■ Problem to work on
On how many lines of the records below does the string "recorded" appear? Reply with only the number.

■ Data under study

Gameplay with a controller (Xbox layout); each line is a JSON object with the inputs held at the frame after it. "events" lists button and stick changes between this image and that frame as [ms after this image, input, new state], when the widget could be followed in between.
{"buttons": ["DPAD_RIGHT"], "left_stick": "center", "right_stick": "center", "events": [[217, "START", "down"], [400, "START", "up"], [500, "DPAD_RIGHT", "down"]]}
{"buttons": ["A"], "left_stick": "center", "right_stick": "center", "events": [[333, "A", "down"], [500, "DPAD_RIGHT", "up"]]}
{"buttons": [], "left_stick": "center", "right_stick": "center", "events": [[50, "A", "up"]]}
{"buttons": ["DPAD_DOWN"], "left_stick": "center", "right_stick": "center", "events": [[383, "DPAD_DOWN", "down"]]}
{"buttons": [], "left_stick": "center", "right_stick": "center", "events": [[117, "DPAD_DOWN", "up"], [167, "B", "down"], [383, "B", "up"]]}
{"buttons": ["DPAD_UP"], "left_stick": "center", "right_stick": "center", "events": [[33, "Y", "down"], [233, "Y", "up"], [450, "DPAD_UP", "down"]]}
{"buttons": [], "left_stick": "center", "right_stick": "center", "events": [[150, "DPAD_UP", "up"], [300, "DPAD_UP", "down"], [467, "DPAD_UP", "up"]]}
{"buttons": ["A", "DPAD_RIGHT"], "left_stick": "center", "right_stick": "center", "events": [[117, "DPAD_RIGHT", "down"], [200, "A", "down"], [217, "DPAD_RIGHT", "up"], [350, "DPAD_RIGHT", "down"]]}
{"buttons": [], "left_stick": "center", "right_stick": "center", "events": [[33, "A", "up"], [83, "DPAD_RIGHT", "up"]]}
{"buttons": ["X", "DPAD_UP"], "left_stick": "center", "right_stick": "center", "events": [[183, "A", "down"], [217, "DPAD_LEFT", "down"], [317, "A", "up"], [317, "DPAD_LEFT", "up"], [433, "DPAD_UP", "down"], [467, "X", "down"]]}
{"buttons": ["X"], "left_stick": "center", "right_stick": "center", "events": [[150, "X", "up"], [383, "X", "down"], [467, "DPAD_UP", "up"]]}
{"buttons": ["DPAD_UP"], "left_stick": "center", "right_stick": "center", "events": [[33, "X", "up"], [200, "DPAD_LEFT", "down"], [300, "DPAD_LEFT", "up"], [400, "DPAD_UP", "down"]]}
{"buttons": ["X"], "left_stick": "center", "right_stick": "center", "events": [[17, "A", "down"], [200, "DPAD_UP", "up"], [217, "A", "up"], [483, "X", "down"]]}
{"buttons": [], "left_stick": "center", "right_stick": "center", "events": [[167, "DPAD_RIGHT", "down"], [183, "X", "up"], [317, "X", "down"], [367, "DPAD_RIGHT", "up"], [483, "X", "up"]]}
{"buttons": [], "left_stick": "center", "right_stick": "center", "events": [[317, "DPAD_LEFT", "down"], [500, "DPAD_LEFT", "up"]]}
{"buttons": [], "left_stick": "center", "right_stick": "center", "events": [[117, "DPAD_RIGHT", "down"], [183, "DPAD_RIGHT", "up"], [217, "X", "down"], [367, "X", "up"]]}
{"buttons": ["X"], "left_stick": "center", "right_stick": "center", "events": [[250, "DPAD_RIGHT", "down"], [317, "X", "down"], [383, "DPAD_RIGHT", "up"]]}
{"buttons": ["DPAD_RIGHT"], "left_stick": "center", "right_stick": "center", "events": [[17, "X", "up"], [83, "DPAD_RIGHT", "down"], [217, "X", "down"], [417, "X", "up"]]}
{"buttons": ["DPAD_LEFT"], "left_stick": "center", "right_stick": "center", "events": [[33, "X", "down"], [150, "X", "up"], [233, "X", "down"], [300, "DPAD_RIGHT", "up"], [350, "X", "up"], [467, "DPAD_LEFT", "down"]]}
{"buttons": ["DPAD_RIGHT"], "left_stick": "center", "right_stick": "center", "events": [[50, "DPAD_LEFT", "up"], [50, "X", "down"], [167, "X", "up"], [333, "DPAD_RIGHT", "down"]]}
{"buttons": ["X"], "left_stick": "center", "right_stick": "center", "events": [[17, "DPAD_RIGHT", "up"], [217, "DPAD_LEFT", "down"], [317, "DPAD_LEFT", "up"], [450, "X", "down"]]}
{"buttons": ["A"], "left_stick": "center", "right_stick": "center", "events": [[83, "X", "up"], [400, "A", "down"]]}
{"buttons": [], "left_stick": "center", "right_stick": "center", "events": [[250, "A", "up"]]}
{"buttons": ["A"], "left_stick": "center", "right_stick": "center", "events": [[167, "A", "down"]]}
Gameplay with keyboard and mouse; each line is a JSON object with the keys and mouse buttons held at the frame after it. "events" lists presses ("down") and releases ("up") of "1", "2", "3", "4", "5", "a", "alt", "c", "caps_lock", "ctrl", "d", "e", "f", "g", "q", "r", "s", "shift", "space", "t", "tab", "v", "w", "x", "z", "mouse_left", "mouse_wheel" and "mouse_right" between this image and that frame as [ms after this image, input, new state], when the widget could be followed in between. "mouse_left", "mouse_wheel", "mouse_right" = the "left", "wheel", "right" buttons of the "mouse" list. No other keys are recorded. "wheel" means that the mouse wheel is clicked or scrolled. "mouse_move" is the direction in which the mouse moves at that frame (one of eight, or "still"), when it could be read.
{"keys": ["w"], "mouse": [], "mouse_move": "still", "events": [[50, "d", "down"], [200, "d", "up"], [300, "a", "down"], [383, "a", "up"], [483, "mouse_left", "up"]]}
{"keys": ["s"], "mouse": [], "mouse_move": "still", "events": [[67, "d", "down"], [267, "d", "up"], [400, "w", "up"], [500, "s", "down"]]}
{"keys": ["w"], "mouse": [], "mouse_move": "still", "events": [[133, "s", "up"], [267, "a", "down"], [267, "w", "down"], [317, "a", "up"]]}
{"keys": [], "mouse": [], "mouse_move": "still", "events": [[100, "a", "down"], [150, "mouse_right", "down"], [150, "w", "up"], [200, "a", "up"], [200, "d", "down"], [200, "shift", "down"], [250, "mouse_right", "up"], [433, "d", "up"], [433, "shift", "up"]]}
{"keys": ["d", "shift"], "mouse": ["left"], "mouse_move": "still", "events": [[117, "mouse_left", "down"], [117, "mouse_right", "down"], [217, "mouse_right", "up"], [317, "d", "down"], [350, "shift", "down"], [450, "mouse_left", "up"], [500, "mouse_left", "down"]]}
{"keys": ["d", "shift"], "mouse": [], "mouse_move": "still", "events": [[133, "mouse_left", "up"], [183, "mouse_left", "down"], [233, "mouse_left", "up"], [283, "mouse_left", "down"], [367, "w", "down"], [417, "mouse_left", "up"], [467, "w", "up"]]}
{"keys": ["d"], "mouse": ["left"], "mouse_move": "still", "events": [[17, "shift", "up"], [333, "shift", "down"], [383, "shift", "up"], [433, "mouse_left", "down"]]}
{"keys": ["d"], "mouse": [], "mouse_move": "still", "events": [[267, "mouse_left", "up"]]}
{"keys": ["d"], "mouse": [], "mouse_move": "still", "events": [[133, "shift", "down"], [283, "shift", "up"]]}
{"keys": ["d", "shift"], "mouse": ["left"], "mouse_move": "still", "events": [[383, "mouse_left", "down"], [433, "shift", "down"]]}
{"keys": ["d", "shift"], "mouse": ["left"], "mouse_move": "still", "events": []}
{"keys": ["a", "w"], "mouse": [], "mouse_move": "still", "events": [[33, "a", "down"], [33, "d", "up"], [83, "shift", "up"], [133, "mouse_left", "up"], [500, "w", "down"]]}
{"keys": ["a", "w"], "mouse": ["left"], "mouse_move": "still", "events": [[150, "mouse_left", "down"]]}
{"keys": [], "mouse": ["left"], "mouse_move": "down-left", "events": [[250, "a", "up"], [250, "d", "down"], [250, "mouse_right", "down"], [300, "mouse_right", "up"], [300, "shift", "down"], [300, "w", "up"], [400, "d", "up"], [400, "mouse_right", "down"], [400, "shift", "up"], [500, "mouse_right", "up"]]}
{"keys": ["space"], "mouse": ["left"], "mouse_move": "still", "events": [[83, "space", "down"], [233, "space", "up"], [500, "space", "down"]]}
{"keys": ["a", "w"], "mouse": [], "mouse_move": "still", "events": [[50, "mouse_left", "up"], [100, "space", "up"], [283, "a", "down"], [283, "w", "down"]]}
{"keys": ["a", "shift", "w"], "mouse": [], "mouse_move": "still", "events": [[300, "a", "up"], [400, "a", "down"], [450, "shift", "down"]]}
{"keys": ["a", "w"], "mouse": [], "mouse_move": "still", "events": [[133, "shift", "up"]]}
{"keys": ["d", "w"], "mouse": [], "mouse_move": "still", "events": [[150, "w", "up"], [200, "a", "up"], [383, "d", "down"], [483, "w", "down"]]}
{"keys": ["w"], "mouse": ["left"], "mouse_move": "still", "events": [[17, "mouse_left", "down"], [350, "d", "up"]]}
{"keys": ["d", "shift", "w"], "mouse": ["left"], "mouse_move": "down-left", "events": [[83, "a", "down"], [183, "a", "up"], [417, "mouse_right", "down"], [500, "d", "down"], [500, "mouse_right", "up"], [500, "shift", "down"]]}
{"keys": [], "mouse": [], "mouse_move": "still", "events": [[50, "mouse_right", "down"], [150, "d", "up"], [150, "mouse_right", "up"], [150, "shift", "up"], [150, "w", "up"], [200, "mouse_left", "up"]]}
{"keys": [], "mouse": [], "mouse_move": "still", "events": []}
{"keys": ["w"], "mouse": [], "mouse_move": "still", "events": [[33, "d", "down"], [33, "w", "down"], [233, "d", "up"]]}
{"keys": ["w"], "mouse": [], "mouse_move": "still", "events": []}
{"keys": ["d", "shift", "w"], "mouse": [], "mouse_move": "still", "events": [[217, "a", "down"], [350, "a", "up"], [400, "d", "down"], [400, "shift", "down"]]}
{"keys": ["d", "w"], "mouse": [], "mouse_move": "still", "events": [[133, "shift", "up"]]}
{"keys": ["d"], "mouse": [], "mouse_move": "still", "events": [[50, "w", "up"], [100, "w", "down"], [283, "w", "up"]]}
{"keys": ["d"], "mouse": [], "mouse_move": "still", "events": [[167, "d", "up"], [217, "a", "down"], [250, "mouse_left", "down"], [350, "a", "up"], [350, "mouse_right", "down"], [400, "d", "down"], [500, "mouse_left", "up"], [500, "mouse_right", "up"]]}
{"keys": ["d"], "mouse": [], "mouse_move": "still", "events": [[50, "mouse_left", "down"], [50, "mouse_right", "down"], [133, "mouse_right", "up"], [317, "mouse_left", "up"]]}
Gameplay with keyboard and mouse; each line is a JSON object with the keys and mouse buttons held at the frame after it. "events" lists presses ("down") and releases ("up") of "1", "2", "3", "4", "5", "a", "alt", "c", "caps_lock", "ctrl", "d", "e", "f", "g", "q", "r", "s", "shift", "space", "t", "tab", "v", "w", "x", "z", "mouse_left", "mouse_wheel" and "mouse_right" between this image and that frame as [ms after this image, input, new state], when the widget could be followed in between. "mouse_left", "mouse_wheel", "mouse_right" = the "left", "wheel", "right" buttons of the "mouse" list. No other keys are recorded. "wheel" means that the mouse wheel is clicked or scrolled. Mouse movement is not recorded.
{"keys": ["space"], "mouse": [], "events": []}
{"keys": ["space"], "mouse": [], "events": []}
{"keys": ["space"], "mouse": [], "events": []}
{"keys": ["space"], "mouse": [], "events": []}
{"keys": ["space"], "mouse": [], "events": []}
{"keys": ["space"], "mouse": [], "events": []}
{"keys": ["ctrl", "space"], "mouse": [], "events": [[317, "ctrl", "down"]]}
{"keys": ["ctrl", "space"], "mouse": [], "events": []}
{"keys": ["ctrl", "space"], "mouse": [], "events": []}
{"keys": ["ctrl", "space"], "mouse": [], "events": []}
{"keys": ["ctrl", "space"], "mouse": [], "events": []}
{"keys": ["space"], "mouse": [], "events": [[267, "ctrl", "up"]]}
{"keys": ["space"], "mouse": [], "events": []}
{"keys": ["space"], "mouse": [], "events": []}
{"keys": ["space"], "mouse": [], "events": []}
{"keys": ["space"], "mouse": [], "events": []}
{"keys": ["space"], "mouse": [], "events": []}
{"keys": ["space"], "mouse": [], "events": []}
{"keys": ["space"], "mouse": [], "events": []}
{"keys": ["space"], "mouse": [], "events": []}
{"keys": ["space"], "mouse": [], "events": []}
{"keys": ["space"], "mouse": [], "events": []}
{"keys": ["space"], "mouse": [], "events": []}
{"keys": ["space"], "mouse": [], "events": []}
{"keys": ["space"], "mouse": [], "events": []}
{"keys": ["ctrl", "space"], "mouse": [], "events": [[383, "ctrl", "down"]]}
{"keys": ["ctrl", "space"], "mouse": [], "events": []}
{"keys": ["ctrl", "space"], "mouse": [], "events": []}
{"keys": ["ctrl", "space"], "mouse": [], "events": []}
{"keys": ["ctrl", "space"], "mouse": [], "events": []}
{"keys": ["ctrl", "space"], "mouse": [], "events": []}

■ Written response
2